Baiya is the first Thai company to join the university’s CU Innovation Hub, a research hub for start-ups, to develop technology to produce recombinant proteins that can make drugs and vaccines.

The three-year-old start-up is funded by grants from Chulalongkorn University alumni and the Thai government. It has also raised around $3 million from a crowdfunding exercise.

The company completed Phase 1 human trials of its herbal Covid vaccine in December last year. There are no herbal Covid vaccines anywhere, although at least one more is in development alongside Baiya’s.

“So far we know that… all the volunteers are safe. And when we look at the safety profile, we’re very happy with it,” Suthira said.

She added that it’s still too early to determine the efficacy rate, but the goal is to use available vaccines as a benchmark.

The drug company expects Phase 2 trials to start in February and Phase 3 trials in June.
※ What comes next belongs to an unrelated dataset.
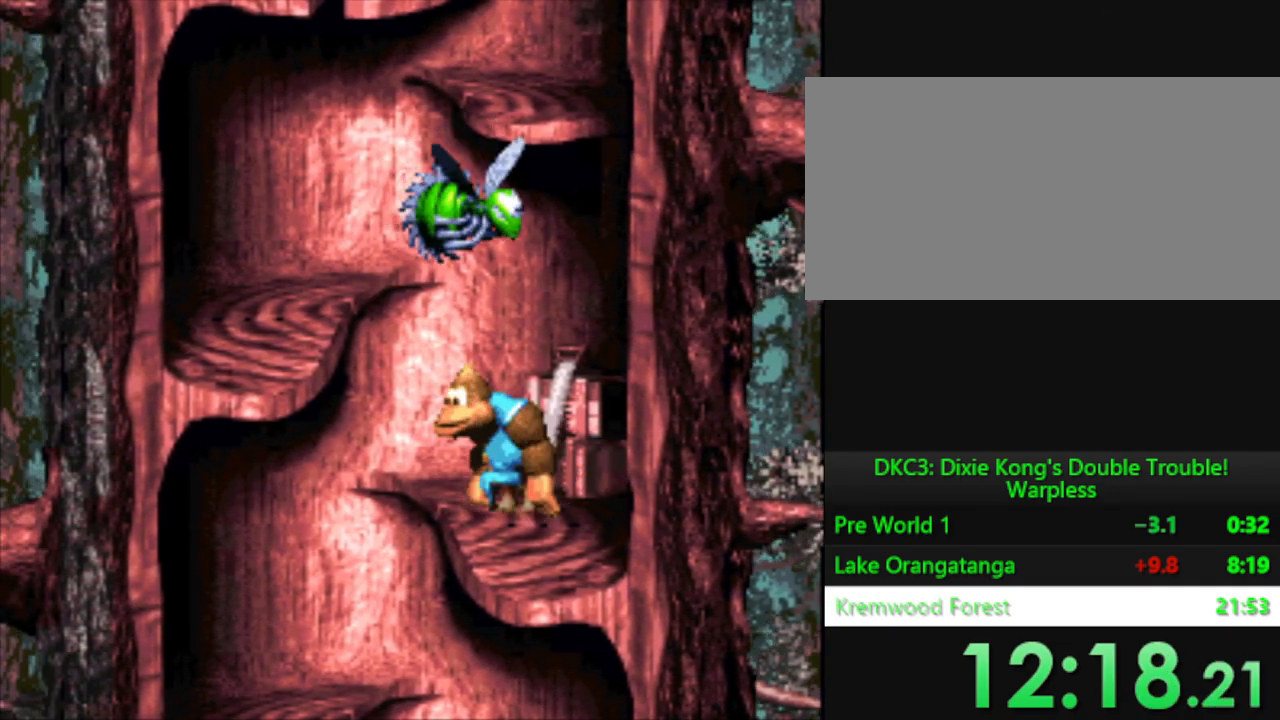
{"buttons": ["Y", "DPAD_RIGHT"], "events": [[34, "B", "down"], [217, "B", "up"], [351, "DPAD_LEFT", "up"], [501, "DPAD_RIGHT", "down"]]}
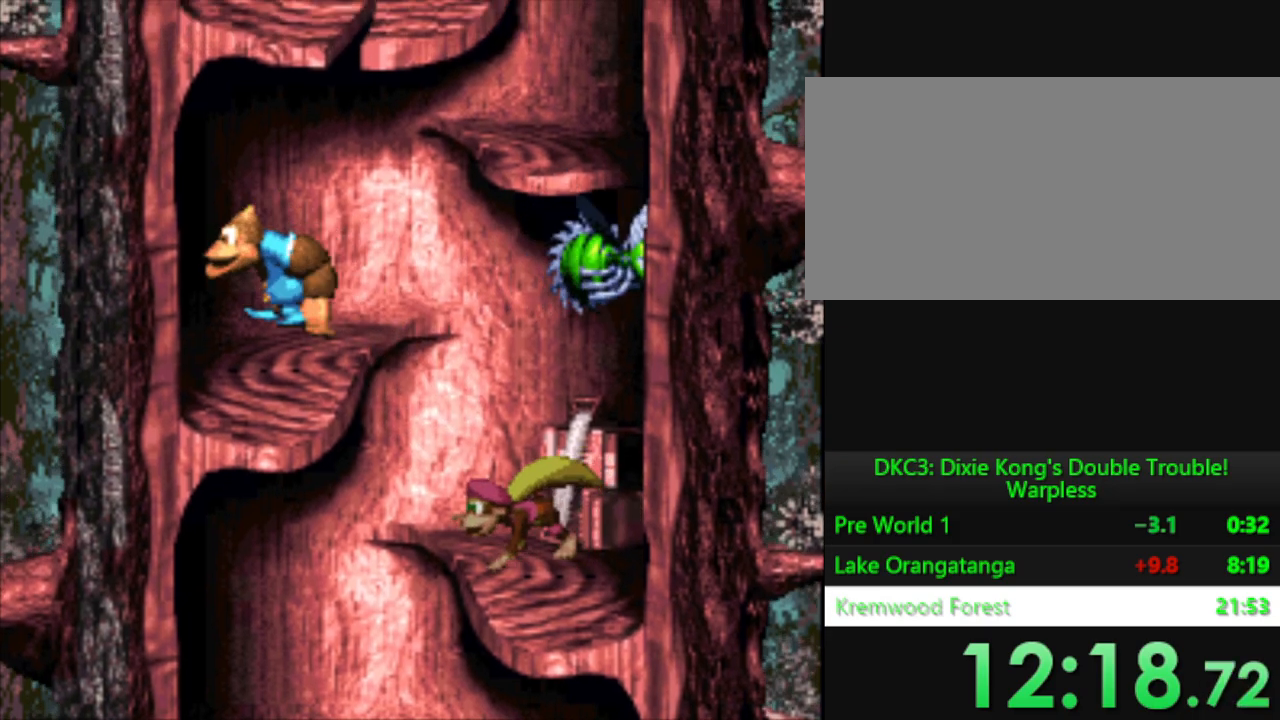
{"buttons": ["B", "Y", "DPAD_RIGHT"], "events": [[300, "B", "down"]]}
It hopes to submit data on the approval of the vaccine to Thailand’s Food and Drug Administration by the third or fourth quarter of this year.

The company said it could quickly increase its production capacity if the vaccine were approved.

“Currently, our facilities can produce about five million doses of vaccine per month, which translates to about 60 million doses of vaccine per year,” Suthira said.

She added that the same manufacturing facilities will be able to produce vaccines not only for Thailand but also for the region.

Baiya wants to show that Thailand “can invent new vaccines and new drugs to address its own public health problems,” she said. The company uses the same tobacco plant to develop cancer drugs and anti-aging treatments.

As a start-up, Baiya is still not making any money, but Suthira said the goal is not to maximize profits but to build a credible research industry in Thailand that will attract next-generation talent.

“And we want to make pharmaceutical products that we manufacture an affordable product,” Suthira said, not only for Thais but also for others who don’t have access to medicines.